■ **PROBLEM DESCRIPTION**: Below are some entries; state how many of their lines include the word "Example" and give no more than that number.

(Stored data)
____

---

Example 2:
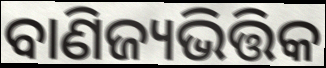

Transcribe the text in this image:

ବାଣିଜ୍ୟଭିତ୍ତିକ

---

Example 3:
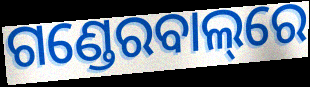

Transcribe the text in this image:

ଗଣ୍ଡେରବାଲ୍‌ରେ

____

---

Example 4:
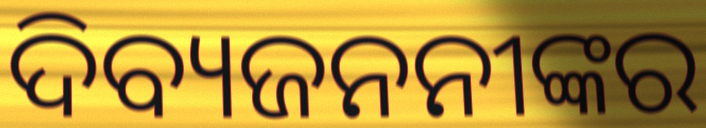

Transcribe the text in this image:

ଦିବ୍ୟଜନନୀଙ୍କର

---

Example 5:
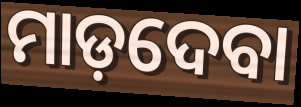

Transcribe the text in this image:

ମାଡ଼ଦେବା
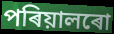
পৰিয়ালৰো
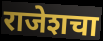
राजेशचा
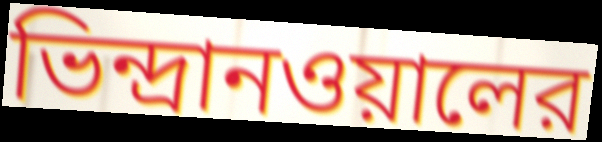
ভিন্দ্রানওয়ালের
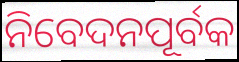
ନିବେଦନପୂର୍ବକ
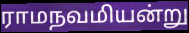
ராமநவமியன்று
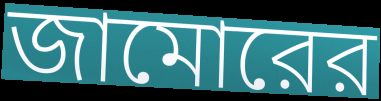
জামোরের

____

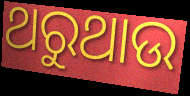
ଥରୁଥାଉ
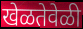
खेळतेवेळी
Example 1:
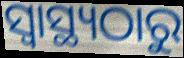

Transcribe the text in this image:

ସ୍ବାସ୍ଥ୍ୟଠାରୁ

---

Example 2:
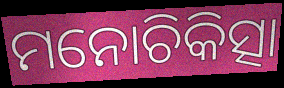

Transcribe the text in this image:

____

■ **THE COMPLETED TASK**: 6